When the stigma associated with mental health is eliminated in the workplace, we’ll all know it, because having a mental health challenge will be viewed the same as suffering from the flu.
Thousands of employees die each year due to the flu, as well as thousands as a result of mental illness. The difference is that the average employee who becomes ill with the flu feels safe to tell their manager. They will rest at home and, if needed, seek medical attention. Those who come to work feeling ill due to a mental health challenge, however, may be concerned about stigma and may not feel comfortable talking to their manager to explore their options — perhaps using a sick day or seeing a mental-health professional.
As more senior leaders educate their employees on mental health, this stigma will begin to leave our workplaces.

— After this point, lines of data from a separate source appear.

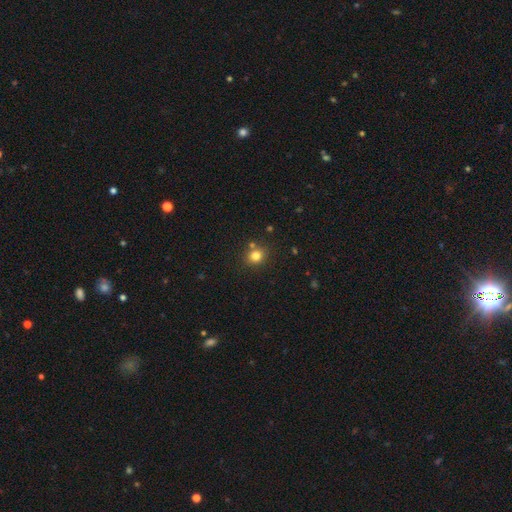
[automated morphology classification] This is likely a smooth galaxy (79%). How rounded: likely round (76%). Merging: likely none (76%).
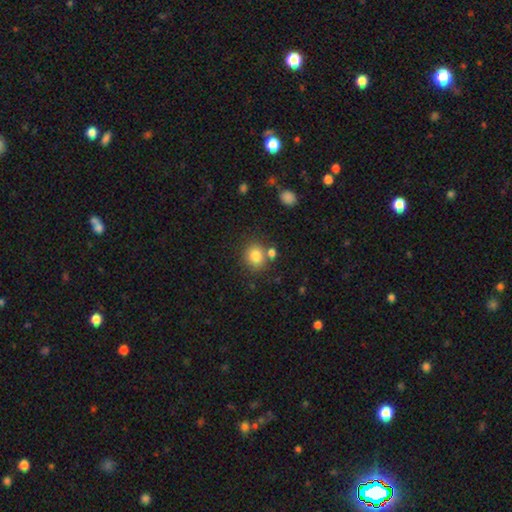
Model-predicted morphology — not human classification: Smooth or featured: smooth — 82% (star or artifact — 11%)
How rounded: round — 74% (in between — 25%)
Merging: none — 71% (merger — 15%)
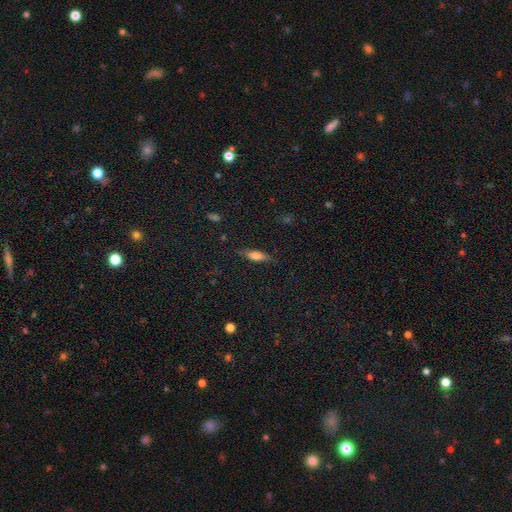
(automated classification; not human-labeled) smooth 73%, featured or disk 18%, star or artifact 8%. Down the decision tree: how rounded — in between (60%); merging — none (79%).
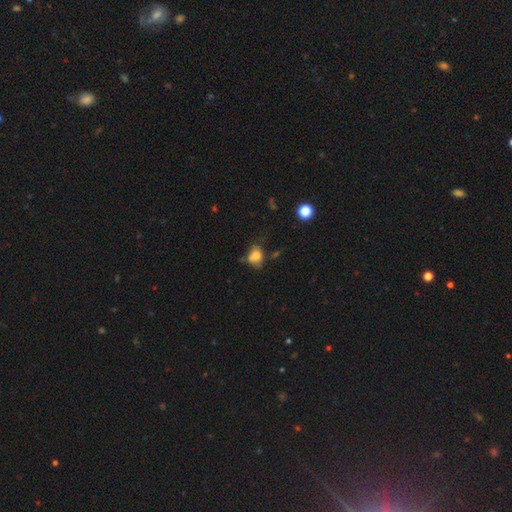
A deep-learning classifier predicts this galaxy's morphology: Smooth or featured: smooth — 75% (featured or disk — 13%)
How rounded: in between — 51% (round — 48%)
Merging: none — 46% (minor disturbance — 29%)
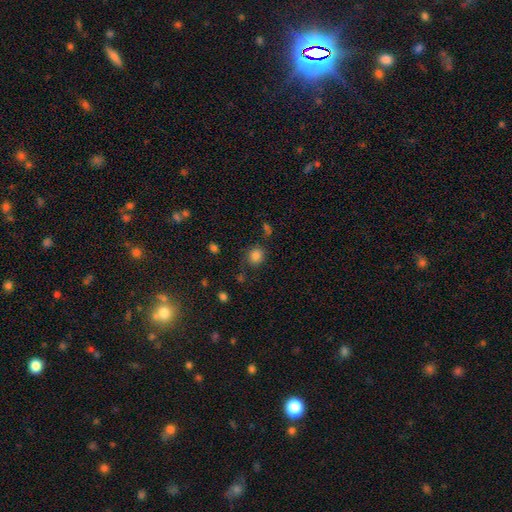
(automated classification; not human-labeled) The model was most divided on "how rounded": round: 77%, in between: 22%, cigar-shaped: 1%. More confident: smooth or featured — smooth (84%); merging — none (74%).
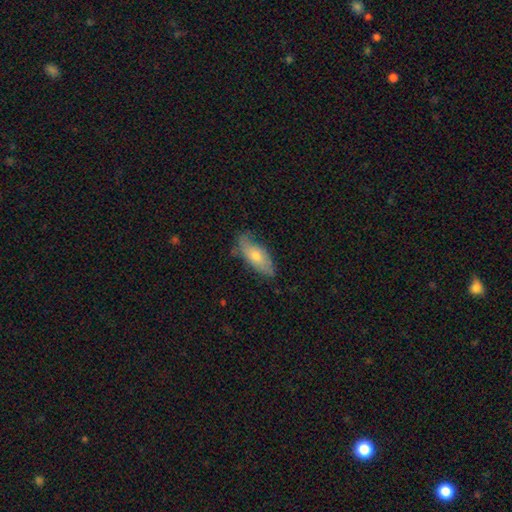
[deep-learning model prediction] Smooth or featured?
  - smooth: 61% *
  - featured or disk: 32%
  - star or artifact: 7%
How rounded?
  - in between: 70% *
  - cigar-shaped: 27%
  - round: 3%
Merging?
  - none: 68% *
  - minor disturbance: 25%
  - major disturbance: 6%
  - merger: 2%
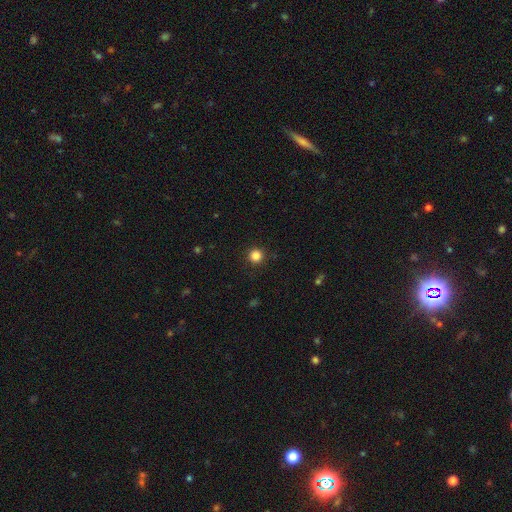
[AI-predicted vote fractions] smooth 84%, star or artifact 12%, featured or disk 4%. Down the decision tree: how rounded — round (96%); merging — none (92%).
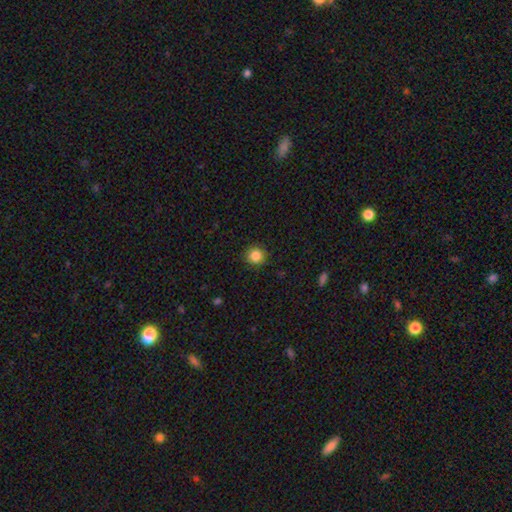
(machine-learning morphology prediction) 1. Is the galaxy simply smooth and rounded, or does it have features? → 85% smooth, 11% star or artifact, 4% featured or disk.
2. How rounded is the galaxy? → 94% round, 5% in between, 1% cigar-shaped.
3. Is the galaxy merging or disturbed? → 90% none, 7% minor disturbance, 2% major disturbance, 1% merger.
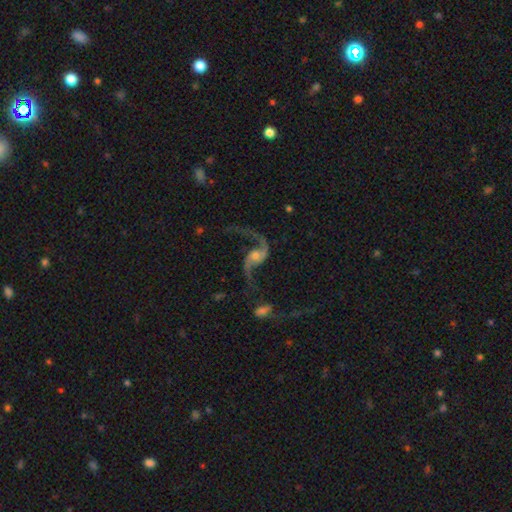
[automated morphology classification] This appears to be a featured or disk galaxy (90%) with no bar (59%), 2 (93%) loose (87%) spiral arms (97%) and a moderate central bulge (43%). Merging: none (54%).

That will help to normalize that an employee suffering a mental health challenges or illness for six months can be similar to someone dealing with cancer. They both can recover and come back to work healthy, with all their skills and abilities. Until this happens, the barriers of stigma will continue.
We need to continue to educate employees about the different factors that influence mental health, such as challenges keeping up with life demands, time exposed to toxic work stress and traumatic events.

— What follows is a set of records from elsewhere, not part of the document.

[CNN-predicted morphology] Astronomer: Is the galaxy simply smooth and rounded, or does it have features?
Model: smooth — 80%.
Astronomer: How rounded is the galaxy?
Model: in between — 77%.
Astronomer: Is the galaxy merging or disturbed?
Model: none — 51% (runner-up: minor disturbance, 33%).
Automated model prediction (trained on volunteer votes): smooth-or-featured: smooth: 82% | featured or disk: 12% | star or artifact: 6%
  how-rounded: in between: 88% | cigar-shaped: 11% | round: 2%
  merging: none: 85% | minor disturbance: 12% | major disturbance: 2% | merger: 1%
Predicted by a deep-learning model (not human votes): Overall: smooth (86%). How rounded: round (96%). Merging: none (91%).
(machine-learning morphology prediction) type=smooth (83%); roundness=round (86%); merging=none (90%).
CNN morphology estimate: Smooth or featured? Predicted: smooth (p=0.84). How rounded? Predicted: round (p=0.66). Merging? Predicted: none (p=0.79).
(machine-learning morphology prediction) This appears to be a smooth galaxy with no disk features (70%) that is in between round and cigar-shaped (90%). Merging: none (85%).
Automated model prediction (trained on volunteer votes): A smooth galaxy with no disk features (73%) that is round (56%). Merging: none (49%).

Other factors may include divorce, a sick child, financial challenges, physical and mental injuries, physical illness or genetics. Employees should also be made aware of what they can do to support their own mental health — for example developing their resiliency and coping skills — and those of their colleagues.

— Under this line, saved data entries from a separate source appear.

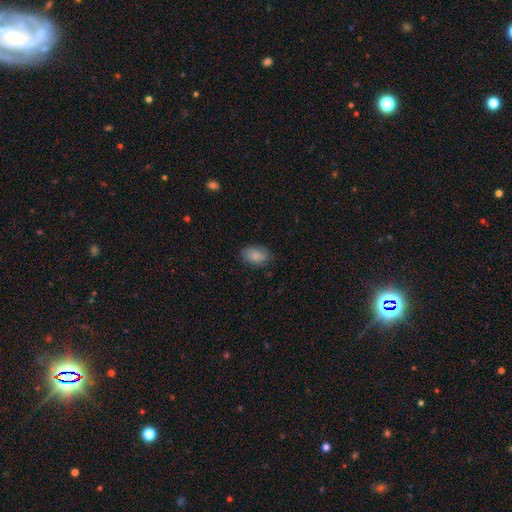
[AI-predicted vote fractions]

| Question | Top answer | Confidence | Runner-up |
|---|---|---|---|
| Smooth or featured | smooth | 82% | featured or disk (10%) |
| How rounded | in between | 88% | round (10%) |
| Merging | none | 76% | minor disturbance (19%) |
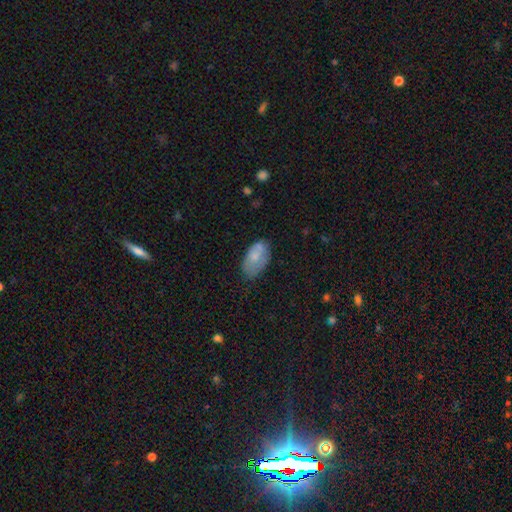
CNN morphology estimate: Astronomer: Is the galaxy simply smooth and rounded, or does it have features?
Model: smooth — 70%.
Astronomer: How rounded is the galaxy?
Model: in between — 94%.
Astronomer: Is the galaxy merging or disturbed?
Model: none — 57%.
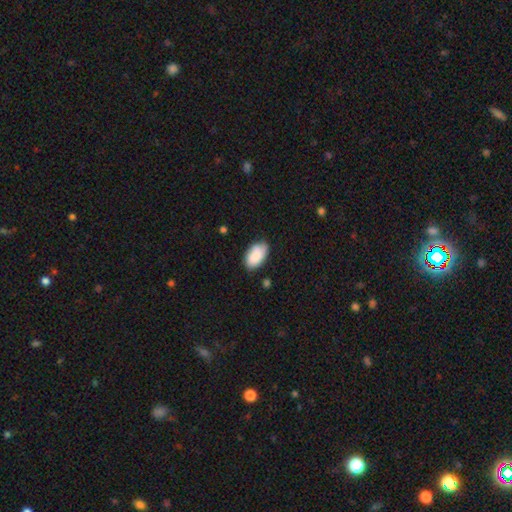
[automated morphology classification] smooth_or_featured: smooth (p=0.82) [alt: featured or disk p=0.12]
how_rounded: in between (p=0.94) [alt: round p=0.04]
merging: none (p=0.68) [alt: minor disturbance p=0.25]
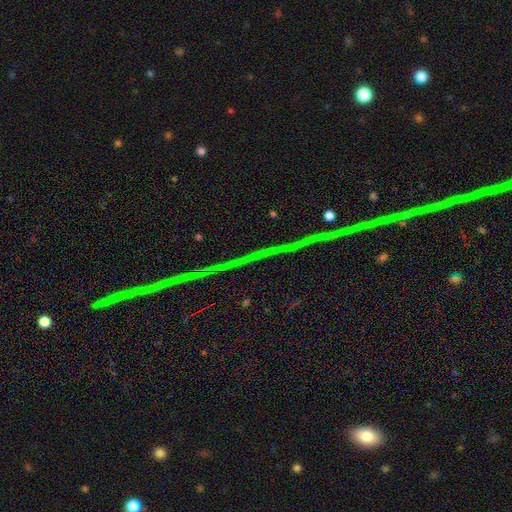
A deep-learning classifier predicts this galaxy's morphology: Smooth or featured? Predicted: star or artifact (p=0.86).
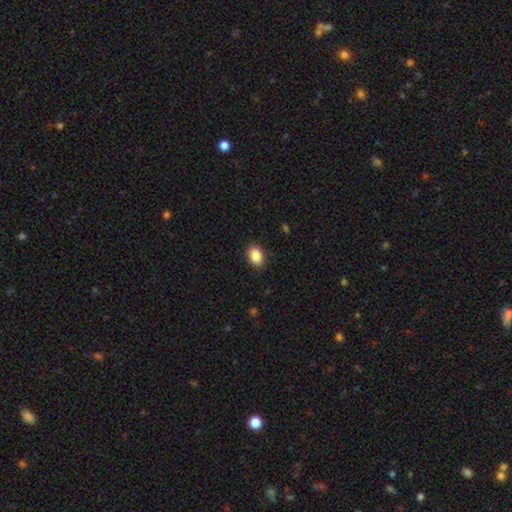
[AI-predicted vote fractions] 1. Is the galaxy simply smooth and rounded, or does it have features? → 88% smooth, 8% star or artifact, 4% featured or disk.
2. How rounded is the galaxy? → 75% in between, 23% round, 1% cigar-shaped.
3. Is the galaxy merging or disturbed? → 89% none, 8% minor disturbance, 2% major disturbance, 1% merger.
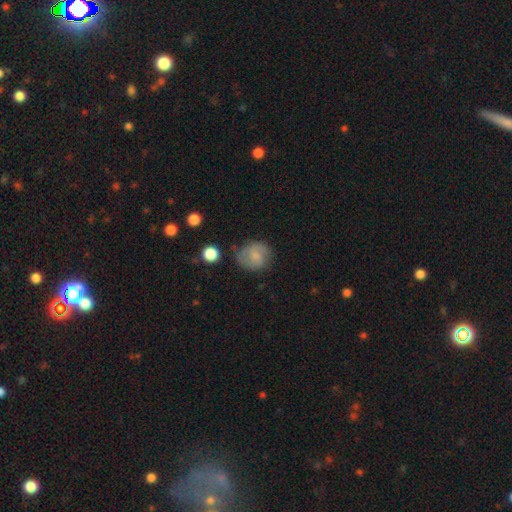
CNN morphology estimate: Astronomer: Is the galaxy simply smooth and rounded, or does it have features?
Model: smooth — 61%.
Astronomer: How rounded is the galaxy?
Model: round — 75%.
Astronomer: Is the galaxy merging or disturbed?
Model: none — 63%.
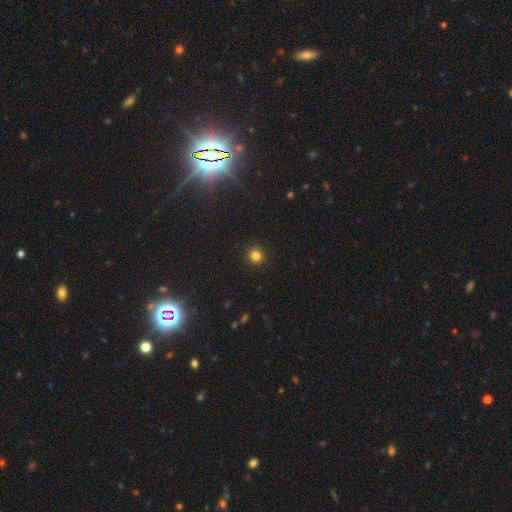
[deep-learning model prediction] This appears to be a smooth galaxy with no disk features (83%) that is round (94%). Merging: none (92%).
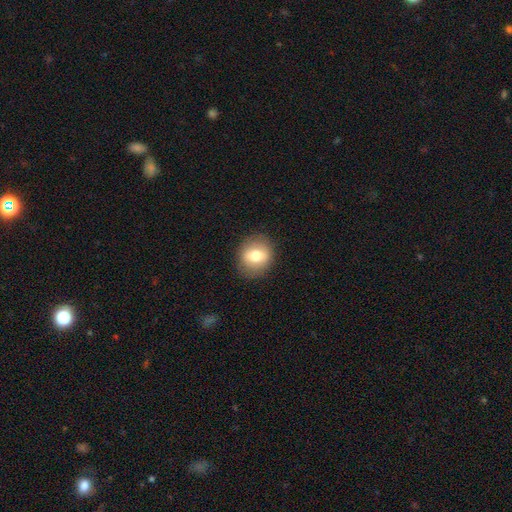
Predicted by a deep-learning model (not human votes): Smooth or featured? smooth (70%)
How rounded? round (72%)
Merging? none (87%)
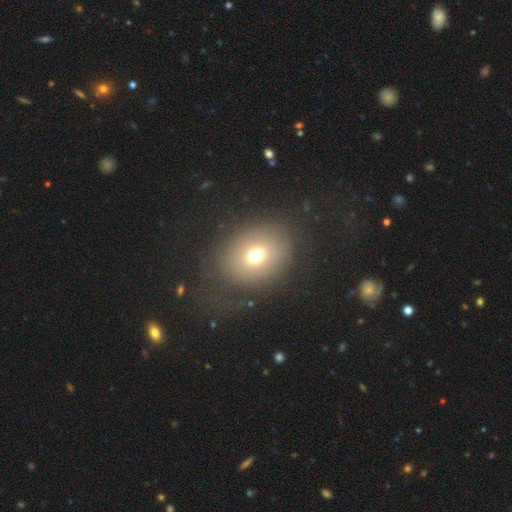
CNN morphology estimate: Smooth or featured? smooth (69%)
How rounded? round (57%)
Merging? none (71%)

Mental health falls on a continuum from healthy to at-risk. We all move back and forth on this continuum each day. How far and how long we stay on the at-risk side influences our ability to function and perform and our quality of life at home and at work, along with the degree of risk for developing a mental illness.
One of the primary goals of anti-stigma campaigns, such as Bell Let’s Talk, is to create a national conversation and forum to facilitate dialogue that it’s OK to have a mental-health challenge. It doesn’t mean that we’re weak. It means that it’s OK to ask for help, to talk about our mental health and that, with support, people who have mental-health challenges can live normal, healthy lives.
It’s beneficial for organizations to ensure that they have a game plan and strategy in place focused on eliminating stigma from the workplace.
One important step for organizations implementing mental health strategies is learning what they can do to eliminate all three types of stigma.
Self-stigma is what a person experiencing a mental health challenge thinks about themselves and their level of comfort to talk with another person about how they’re feeling. What stops many is fear of what others may think, say or do.
Peer stigma — Employees notice how their work culture rejects or accepts peers with a mental health challenge. These observations influence how a person with a mental health challenge believes they may be treated by peers.
Organization stigma — Employees observe how senior leaders, managers and human resource professionals promote and support mental health and invest in creating a psychologically safe workplace and programs. Employees are also aware of their level of confidence that having a mental health challenge would not impact their career progression or job security.
Each of the above requires attention, measurement, designing a strategy and implementation plan that monitors impact. To eliminate stigma, words matter, as do actions and follow through.
The quest to eliminate stigma sets the expectation that no employee with a mental health challenge should ever feel bad about asking for help. Anything less is not acceptable.